Question

Let the probability of getting head for a biased coin be \(\frac{1}{4}\) . It is tossed repeatedly until a head appears. Let N be the number of tosses required. If the probability that the equation \(64x² + 5Nx + 1 = 0\) has no real root is \(\frac{p}{q}\) , where p and q are co-prime, then q – p is equal to _______.

Answer 1

Correct Answer: 27

We start with the quadratic equation: 

\( 64x^2 + 5Nx + 1 = 0 \)

This is the given equation for analysis.

Step 1: Determine the condition for real roots

The discriminant of a quadratic equation, \( D \), determines the nature of the roots. Here:

\( D = 25N^2 - 256 < 0 \)

For the roots to be non-real, the discriminant must be negative.

Step 2: Solve for \( N \)

Simplify the inequality:

\( N^2 < \frac{256}{25} \implies N < \frac{16}{5}. \)

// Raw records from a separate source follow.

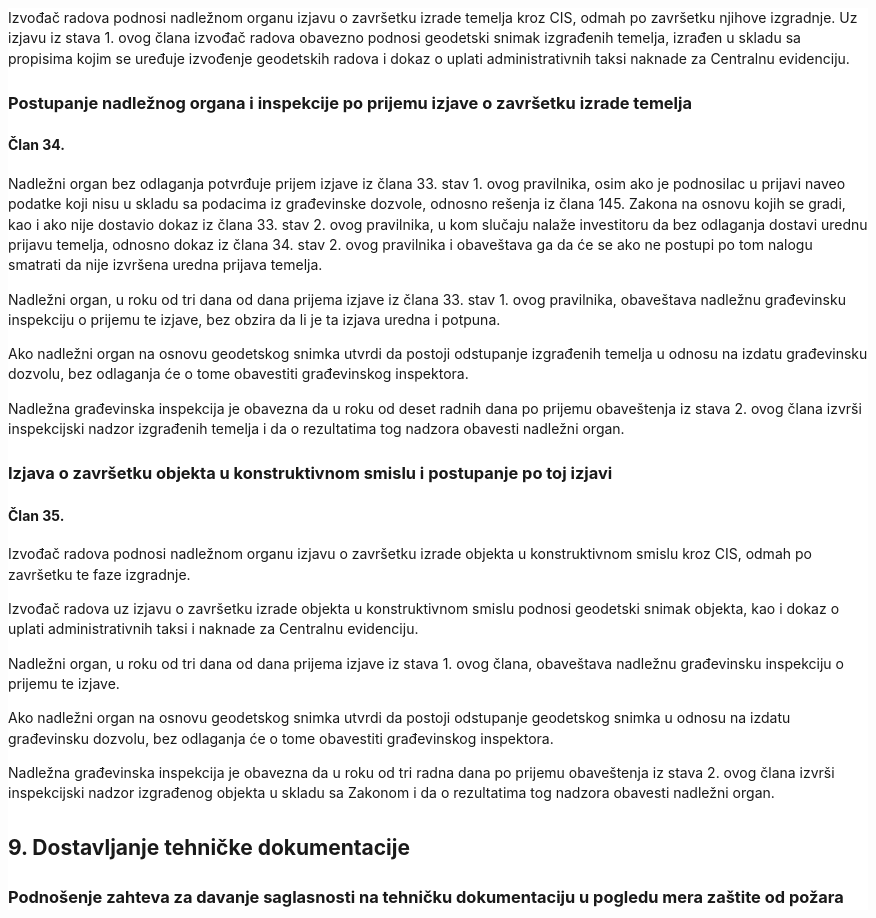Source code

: Izvođač radova podnosi nadležnom organu izjavu o završetku izrade temelja kroz CIS, odmah po završetku njihove izgradnje. Uz izjavu iz stava 1. ovog člana izvođač radova obavezno podnosi geodetski snimak izgrađenih temelja, izrađen u skladu sa propisima kojim se uređuje izvođenje geodetskih radova i dokaz o uplati administrativnih taksi naknade za Centralnu evidenciju.

### Postupanje nadležnog organa i inspekcije po prijemu izjave o završetku izrade temelja

#### Član 34.

Nadležni organ bez odlaganja potvrđuje prijem izjave iz člana 33. stav 1. ovog pravilnika, osim ako je podnosilac u prijavi naveo podatke koji nisu u skladu sa podacima iz građevinske dozvole, odnosno rešenja iz člana 145. Zakona na osnovu kojih se gradi, kao i ako nije dostavio dokaz iz člana 33. stav 2. ovog pravilnika, u kom slučaju nalaže investitoru da bez odlaganja dostavi urednu prijavu temelja, odnosno dokaz iz člana 34. stav 2. ovog pravilnika i obaveštava ga da će se ako ne postupi po tom nalogu smatrati da nije izvršena uredna prijava temelja.

Nadležni organ, u roku od tri dana od dana prijema izjave iz člana 33. stav 1. ovog pravilnika, obaveštava nadležnu građevinsku inspekciju o prijemu te izjave, bez obzira da li je ta izjava uredna i potpuna.

Ako nadležni organ na osnovu geodetskog snimka utvrdi da postoji odstupanje izgrađenih temelja u odnosu na izdatu građevinsku dozvolu, bez odlaganja će o tome obavestiti građevinskog inspektora.

Nadležna građevinska inspekcija je obavezna da u roku od deset radnih dana po prijemu obaveštenja iz stava 2. ovog člana izvrši inspekcijski nadzor izgrađenih temelja i da o rezultatima tog nadzora obavesti nadležni organ.

### Izjava o završetku objekta u konstruktivnom smislu i postupanje po toj izjavi

#### Član 35.

Izvođač radova podnosi nadležnom organu izjavu o završetku izrade objekta u konstruktivnom smislu kroz CIS, odmah po završetku te faze izgradnje.

Izvođač radova uz izjavu o završetku izrade objekta u konstruktivnom smislu podnosi geodetski snimak objekta, kao i dokaz o uplati administrativnih taksi i naknade za Centralnu evidenciju.

Nadležni organ, u roku od tri dana od dana prijema izjave iz stava 1. ovog člana, obaveštava nadležnu građevinsku inspekciju o prijemu te izjave.

Ako nadležni organ na osnovu geodetskog snimka utvrdi da postoji odstupanje geodetskog snimka u odnosu na izdatu građevinsku dozvolu, bez odlaganja će o tome obavestiti građevinskog inspektora.

Nadležna građevinska inspekcija je obavezna da u roku od tri radna dana po prijemu obaveštenja iz stava 2. ovog člana izvrši inspekcijski nadzor izgrađenog objekta u skladu sa Zakonom i da o rezultatima tog nadzora obavesti nadležni organ.

## 9. Dostavljanje tehničke dokumentacije

### Podnošenje zahteva za davanje saglasnosti na tehničku dokumentaciju u pogledu mera zaštite od požara
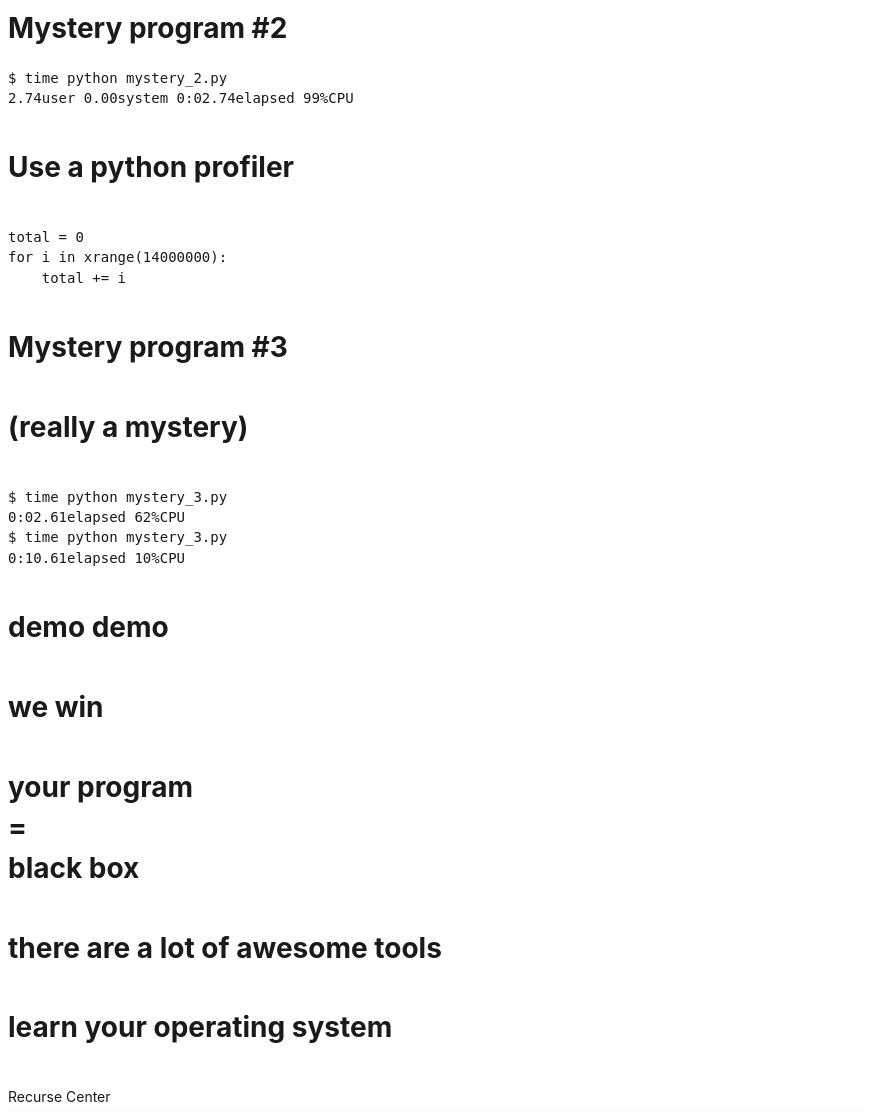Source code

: # Mystery program #2

<pre class="big">
$ time python mystery_2.py
2.74user 0.00system 0:02.74elapsed 99%CPU 
</pre>

# Use a python profiler

# 

<pre class="big">
total = 0
for i in xrange(14000000):
    total += i
</pre>

# Mystery program #3

# (really a mystery)

# 

<pre class="big">
$ time python mystery_3.py 
0:02.61elapsed 62%CPU
$ time python mystery_3.py 
0:10.61elapsed 10%CPU
</pre>

# demo demo

# we win

# your program <br> = <br> black box

# there are a lot of awesome tools

# learn your operating system

# 

Recurse Center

Since \( N \) must be an integer, the possible values of \( N \) are:

\( N = 1, 2, 3. \)

Step 3: Calculate the probability

For each valid \( N \), there are different probabilities. These are calculated as follows:

\( \text{Probability} = \frac{1}{4} + \frac{3}{4} \cdot \frac{1}{4} + \frac{3}{4} \cdot \frac{1}{4} \cdot \frac{1}{4}. \)

Simplifying:

\( \text{Probability} = \frac{36}{64}. \)

Step 4: Find \( q - p \)

Let \( q = 37 \) and \( p = 10 \). Then:

\( q - p = 27. \)

Final Answer:

The value of \( q - p \) is \( 27 \).